> **Page excerpt**
┌──

The mechanism of regeneration identified in this study is novel and may have significant implications for the future. The data converge to a primarily massive and diffuse foreign body reaction around the microspheres after PVE. Macrophages rapidly accumulate in the occluded part of the liver, and may thereby not be available on the contralateral regenerating liver, blunting the initial proliferative response. The decreased amount of growth cytokines (TNF-α, IL-6, and IL-1β) is consistent with this observation. Another explanation could have been related to changes in the main portal flow influencing the regenerative response. Although we failed to show significant differences in the main portal flow among PVE and PVL experimental groups, we did observe impaired microcirculation in the regenerating liver in the PVE group, but not in the PVL group. These data suggest that this alteration in microcirculation is related to an “intraparenchymal” mechanism, possibly including the release of soluble factors from Kupffer cells.
The success of PVL was somewhat unexpected and may provide further incentive to use this strategy in patients. Interestingly, a recent study7 suggested more efficient regeneration with selective PVL compared to PVE. This study was, however, retrospective and conducted in a relatively low number of patients, and therefore caution is still required in recommending this modality in the clinic. Nevertheless, the results of our study provide strong evidence for the efficacy of PVL in inducing contralateral hypertrophy of the liver. Accumulation of macrophages, the presence of growth factors, and markers of regeneration were all significantly documented in the contralateral segments. The values were close to the positive control of 70% PH.

└──

(Collected data entries)
┌──

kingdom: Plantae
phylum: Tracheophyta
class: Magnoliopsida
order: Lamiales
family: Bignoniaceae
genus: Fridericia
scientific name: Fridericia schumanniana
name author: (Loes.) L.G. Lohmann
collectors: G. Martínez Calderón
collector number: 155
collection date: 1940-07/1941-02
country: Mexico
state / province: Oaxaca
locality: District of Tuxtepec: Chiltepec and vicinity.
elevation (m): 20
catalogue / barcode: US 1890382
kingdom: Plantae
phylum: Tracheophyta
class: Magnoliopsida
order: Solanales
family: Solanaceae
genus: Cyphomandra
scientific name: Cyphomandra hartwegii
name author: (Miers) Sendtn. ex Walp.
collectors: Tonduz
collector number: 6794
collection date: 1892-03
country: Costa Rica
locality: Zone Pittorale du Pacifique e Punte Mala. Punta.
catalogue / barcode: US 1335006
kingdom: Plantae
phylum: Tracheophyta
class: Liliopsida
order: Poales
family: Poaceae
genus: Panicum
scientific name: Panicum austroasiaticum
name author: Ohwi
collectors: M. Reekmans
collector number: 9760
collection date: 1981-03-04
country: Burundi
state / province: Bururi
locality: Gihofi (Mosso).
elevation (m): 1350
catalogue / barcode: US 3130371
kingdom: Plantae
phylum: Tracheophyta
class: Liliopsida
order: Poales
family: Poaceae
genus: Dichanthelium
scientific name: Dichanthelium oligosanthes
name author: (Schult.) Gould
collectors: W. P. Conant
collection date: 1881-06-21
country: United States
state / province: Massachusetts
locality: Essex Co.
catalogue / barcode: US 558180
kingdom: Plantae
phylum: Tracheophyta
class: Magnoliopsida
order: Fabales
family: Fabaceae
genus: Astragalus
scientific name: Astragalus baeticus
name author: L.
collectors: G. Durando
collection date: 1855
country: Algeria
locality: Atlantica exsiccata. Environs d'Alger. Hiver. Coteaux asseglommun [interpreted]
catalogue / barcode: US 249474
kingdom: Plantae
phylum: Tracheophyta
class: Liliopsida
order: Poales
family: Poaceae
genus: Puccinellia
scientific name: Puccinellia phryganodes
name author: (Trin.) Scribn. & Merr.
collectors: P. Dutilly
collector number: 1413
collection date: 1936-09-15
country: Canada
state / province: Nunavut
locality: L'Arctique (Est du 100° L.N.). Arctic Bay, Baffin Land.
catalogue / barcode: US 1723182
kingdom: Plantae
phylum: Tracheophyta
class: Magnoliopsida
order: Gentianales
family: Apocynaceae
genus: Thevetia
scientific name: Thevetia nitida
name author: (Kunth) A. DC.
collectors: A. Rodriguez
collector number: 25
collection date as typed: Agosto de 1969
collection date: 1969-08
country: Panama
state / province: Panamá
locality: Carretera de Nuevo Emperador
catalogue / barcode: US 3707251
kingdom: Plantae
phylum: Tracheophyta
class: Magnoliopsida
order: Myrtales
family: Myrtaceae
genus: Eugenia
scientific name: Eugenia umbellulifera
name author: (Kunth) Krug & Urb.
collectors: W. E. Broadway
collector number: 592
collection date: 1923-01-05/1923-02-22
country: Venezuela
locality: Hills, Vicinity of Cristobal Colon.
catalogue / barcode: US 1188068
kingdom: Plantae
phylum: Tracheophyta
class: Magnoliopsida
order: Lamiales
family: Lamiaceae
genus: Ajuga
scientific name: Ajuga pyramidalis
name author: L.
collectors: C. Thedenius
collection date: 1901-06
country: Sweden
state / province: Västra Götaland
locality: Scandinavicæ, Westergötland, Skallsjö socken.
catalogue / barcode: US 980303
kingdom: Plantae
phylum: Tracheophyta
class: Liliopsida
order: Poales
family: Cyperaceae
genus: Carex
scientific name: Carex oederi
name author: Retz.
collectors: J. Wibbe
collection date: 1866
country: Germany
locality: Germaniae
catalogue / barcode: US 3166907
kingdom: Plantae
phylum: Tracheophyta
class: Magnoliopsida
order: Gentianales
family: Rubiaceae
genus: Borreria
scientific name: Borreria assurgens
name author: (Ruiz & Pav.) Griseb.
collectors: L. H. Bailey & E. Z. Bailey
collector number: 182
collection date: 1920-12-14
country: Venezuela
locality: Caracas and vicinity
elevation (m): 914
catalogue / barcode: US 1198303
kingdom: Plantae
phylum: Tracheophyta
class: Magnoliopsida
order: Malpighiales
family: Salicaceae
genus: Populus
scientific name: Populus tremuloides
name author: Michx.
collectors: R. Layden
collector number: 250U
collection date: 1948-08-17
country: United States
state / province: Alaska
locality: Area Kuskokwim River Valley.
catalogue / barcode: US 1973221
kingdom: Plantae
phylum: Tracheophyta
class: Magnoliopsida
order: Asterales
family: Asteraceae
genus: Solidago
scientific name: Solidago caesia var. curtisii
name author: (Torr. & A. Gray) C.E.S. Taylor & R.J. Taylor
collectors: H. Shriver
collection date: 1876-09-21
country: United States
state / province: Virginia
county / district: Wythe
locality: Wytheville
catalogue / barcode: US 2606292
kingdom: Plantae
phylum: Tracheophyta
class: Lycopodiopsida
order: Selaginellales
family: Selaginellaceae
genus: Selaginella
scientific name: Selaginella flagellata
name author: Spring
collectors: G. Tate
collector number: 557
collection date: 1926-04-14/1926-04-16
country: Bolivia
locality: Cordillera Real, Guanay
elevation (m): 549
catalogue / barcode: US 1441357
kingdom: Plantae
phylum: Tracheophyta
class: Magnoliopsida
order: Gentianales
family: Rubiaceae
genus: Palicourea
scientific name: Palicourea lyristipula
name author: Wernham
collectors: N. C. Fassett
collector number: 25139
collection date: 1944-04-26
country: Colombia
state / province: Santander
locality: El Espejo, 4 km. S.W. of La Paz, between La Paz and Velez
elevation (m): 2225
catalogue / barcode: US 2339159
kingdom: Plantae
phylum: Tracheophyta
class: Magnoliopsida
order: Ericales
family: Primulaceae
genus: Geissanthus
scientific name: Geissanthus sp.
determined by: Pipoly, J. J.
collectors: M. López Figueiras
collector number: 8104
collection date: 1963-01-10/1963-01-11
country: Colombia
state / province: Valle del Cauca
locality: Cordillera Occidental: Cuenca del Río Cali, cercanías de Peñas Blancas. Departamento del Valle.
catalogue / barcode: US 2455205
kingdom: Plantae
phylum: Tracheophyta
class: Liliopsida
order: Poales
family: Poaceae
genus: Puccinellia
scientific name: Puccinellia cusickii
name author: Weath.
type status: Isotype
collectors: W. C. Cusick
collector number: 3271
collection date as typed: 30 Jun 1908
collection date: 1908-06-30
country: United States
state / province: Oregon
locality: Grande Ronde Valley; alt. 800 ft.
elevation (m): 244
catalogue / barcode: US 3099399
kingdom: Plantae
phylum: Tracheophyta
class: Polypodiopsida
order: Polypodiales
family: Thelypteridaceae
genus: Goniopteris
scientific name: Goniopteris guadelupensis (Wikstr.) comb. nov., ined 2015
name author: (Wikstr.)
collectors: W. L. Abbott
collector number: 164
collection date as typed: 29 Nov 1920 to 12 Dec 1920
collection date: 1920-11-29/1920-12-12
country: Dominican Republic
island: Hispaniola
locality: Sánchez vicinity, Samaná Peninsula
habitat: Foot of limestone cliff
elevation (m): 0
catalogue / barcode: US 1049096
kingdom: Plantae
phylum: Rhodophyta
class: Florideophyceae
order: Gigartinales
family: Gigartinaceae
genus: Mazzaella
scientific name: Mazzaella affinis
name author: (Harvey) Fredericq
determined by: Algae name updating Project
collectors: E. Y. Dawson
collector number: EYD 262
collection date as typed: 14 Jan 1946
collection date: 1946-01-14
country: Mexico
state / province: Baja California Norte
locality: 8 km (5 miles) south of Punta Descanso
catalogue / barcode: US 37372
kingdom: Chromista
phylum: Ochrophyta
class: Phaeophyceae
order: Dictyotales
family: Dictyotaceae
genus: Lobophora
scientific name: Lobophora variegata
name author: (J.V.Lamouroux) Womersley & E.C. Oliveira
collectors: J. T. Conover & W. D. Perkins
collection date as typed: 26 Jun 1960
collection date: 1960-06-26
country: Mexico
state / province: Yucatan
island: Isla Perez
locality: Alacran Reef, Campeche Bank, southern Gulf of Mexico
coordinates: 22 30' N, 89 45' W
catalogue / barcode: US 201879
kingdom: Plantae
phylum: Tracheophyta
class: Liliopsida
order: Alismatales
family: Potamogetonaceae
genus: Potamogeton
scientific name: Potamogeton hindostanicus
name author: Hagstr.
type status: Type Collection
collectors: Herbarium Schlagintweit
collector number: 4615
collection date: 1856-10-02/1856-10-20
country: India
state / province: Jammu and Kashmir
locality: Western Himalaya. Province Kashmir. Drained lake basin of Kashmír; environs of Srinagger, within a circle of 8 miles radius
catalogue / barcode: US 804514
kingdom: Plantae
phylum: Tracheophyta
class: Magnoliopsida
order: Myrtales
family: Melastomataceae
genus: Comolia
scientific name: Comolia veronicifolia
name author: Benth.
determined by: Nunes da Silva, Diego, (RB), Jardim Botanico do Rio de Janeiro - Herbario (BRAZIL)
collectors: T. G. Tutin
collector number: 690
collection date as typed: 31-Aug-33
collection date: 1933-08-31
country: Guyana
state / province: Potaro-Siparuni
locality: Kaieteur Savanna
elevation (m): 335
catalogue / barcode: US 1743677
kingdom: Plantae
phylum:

└──

> **Task statement**
Continue the liver regeneration discussion above from its last sentence.

> **Answer box**
The results may also have implications for patients with liver tumors, who have a high tumor load and insufficient normal liver to tolerate a major liver resection. We recently showed that occlusion by PVL did not result in enhanced tumor growth on the contralateral side.21 The impact of PVE and PVL on tumor growth will need to be studied with caution to optimally use these strategies in patients. In these patients, portal occlusion is used prior to liver resection after inducing hypertrophy of the contralateral segment.
In conclusion, we demonstrated in a rat model that selective induction of liver hypertrophy is highly dependent on the type of intervention. The superiority of PVL may be related to a full regenerative response including accumulation of macrophages and the release of growth cytokines. Strategies to prevent the massive foreign body reaction associated with PVE through use of microspheres may permit improved regeneration through this modality, which is easily applicable in patients through a percutaneous approach. PVL requires surgery using either a laparoscopic or open approach. This study opens the door for a number of experimental and clinical studies, for example, in using different materials for PVE, and studying the effects of tumor growth while a part of the liver is regenerating.